Sara dinominasikan ke dalam Festival Film Indonesia tahun ini. Setelah diputar world premiere di Busan International Film Festival, Sara akan diputar juga di Jio Mami Mumbai Film Festival 2023 dalam program World Cinema.
Film Sara berkisah tentang transpuan yang pulang kampung setelah mencari penguat diri di kota. Dia pulang untuk menghadiri pemakaman ayahnya, yang dulu menentangnya. Tujuan lainnya tentu saja menemani ibunya, Muryem (Christine Hakim), yang berhari-hari pingsan lantaran ditinggal sang suami berpulang.
Tatkala Muryem sadar, Sara (Asha Smara Darra) kian sedih karena dia tak ingat kepadanya sebagai anak. ”Ini Panca, Bu,” kata Sara menjelaskan jati dirinya yang telah berubah dari seorang bocah, Panca, menjadi dia yang sekarang, Sara.
Muryem menegaskan, Panca sudah mati sebagaimana diceritakan Muh, suaminya.
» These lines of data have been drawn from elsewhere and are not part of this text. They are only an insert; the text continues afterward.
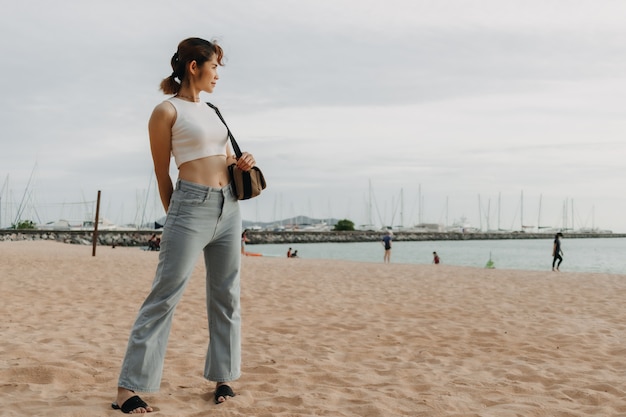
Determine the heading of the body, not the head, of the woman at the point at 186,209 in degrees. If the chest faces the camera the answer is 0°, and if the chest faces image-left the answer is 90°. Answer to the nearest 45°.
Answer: approximately 315°

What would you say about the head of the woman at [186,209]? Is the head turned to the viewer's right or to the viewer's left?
to the viewer's right
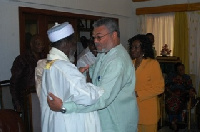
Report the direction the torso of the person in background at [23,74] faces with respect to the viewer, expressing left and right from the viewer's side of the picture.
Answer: facing the viewer and to the right of the viewer

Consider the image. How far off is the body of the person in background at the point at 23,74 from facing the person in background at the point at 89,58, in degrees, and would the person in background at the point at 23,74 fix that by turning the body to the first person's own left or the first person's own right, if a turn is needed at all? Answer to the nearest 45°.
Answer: approximately 45° to the first person's own left

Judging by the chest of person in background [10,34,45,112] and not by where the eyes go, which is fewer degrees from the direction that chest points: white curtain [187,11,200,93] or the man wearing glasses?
the man wearing glasses

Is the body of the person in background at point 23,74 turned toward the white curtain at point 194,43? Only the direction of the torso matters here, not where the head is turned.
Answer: no

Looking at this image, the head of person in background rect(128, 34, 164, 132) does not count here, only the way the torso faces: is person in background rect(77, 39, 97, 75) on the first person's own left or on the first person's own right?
on the first person's own right

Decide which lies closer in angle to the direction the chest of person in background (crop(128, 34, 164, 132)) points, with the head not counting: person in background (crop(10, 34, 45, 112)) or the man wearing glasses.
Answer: the man wearing glasses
Muryem juga membantah jika suaminya sudah meninggal. Makanya, dia meminta Sara untuk menemani mencari Muh dengan keliling kampung.
Sara menurut demi ibunya. Sikap Muryem yang menolak kenyataan bahwa suaminya telah berpulang itu rupanya berdampak serius bahkan mengalami regresi jika ditilik dari perspektif psikologi. Namun, bisa juga ditafsir sebagai demensia.
Dinamika psikologis tersebut menjadi pintu masuk drama dengan intensitas emosi yang fluktuatif. Ismail memainkan palung itu untuk memasukkan kegamangan-kegamagan Sara sebagai transpuan. Di sisi pertama, dia amat perlu menunjukkan kepada ibunya bahwa dia Sara yang berbeda dari Panca.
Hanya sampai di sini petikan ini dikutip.